Effect of internal deletions in the atpE 5′-UTR on atpE translation. (A) The mRNA (as in Figure 3A) and partial atpE 5′-UTR sequence. The SD-like sequence and the overlapping stop and start codons are underlined. mRNAs with internal deletions (indicated as blanks, from −80 to −3) are shown below. Terminal sequences of egfp and citrine are boxed. The gcu triplet after +36 is a ligation product. (B) Gel patterns of translation products. Synthesized EGFP and Citrine products were detected by 488-nm light (upper panel) and 532-nm light (lower panel). White arrowheads in the upper panel point to EGFP bands and black arrowheads in the lower panel point to Citrine bands. In the upper panel, migration of EGFP bands differed due to charge and size differences on native gels; i.e. deletion of one negatively charged glutamate (E⁻) caused slower migration (‘−23’ to ‘-20’ and ‘−17’ to ‘−14’) and deletion of positively charged lysine (K⁺) caused faster migration (‘−5’ to ‘−2’).

Figure 7.

Effect of mutations in the atpE 5′-UTR on atpE translation. (A) mRNA templates as in Figures 3A (Dicistronic) and 2A (Monocistronic) and partial atpE 5′-UTR sequence.

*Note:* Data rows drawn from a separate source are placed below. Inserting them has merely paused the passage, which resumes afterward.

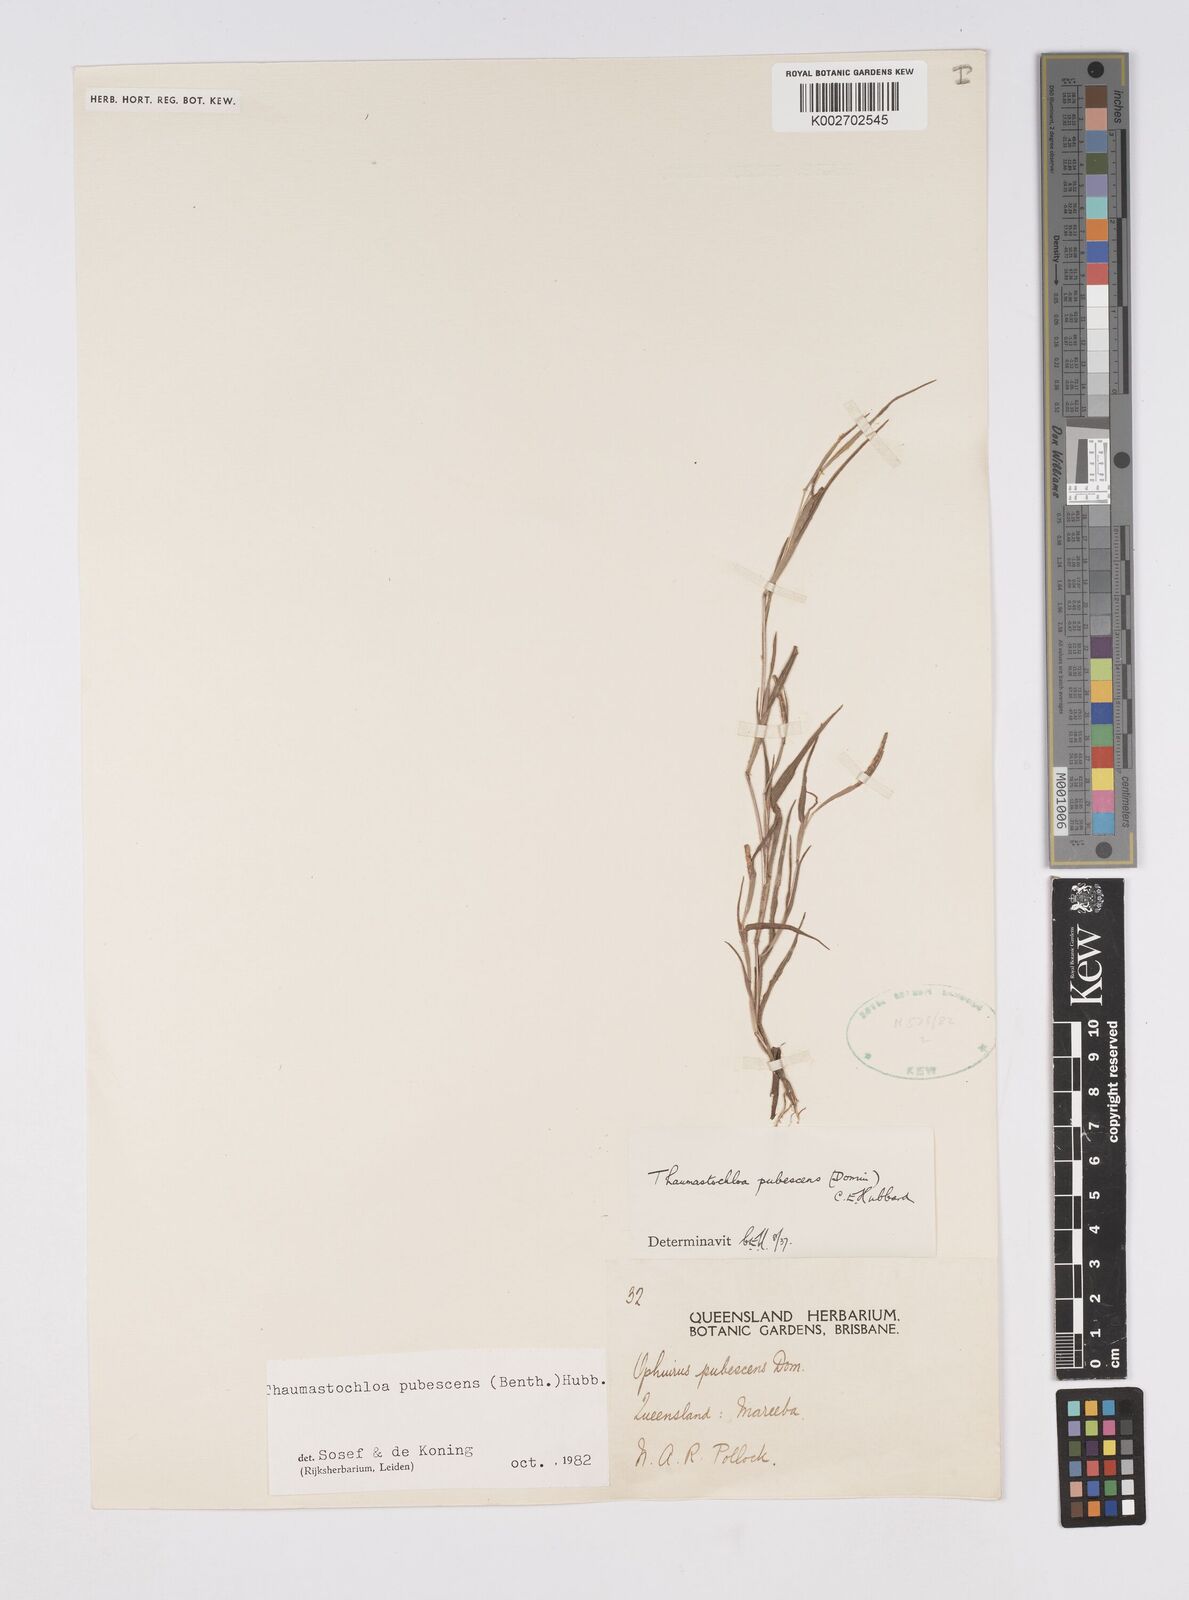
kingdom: Plantae
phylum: Tracheophyta
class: Liliopsida
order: Poales
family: Poaceae
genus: Thaumastochloa
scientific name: Thaumastochloa pubescens
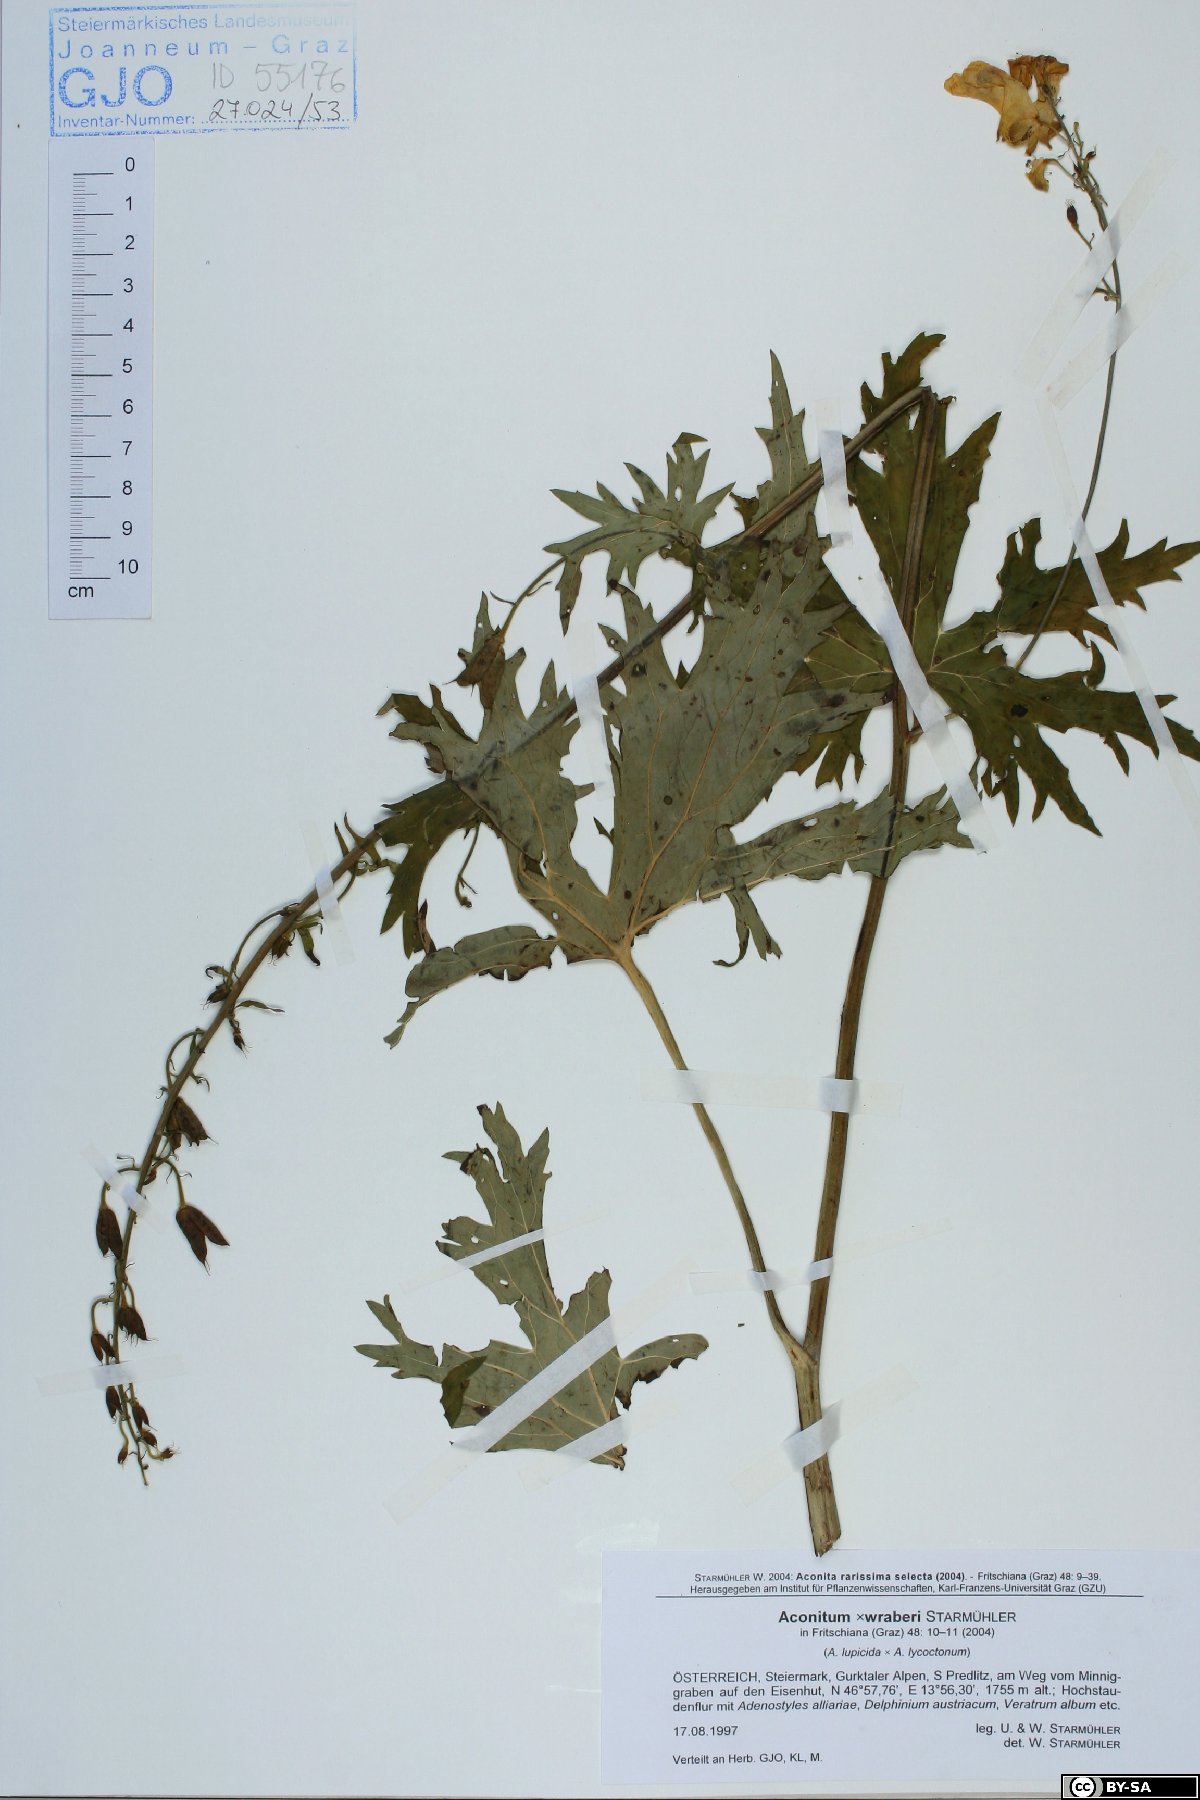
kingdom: Plantae
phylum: Tracheophyta
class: Magnoliopsida
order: Ranunculales
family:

The SD-like sequence and the overlapping stop and start codons are underlined. Nucleotide and amino acid sequences are in Supplementary Figure S8. (B) Gel patterns of translation products. Lanes labeled C, no-mRNA control. Synthesized EGFP and Citrine products were detected as in Figure 6. In the upper left panel, migration of EGFP bands differed due to charge differences on native gels. The m1 and m3 dense bands overlap Citrine and EGFP products. Quantification of Citrine products based on intensity of fluorescent bands (wt value defined as 100%) is shown in bar graphs below.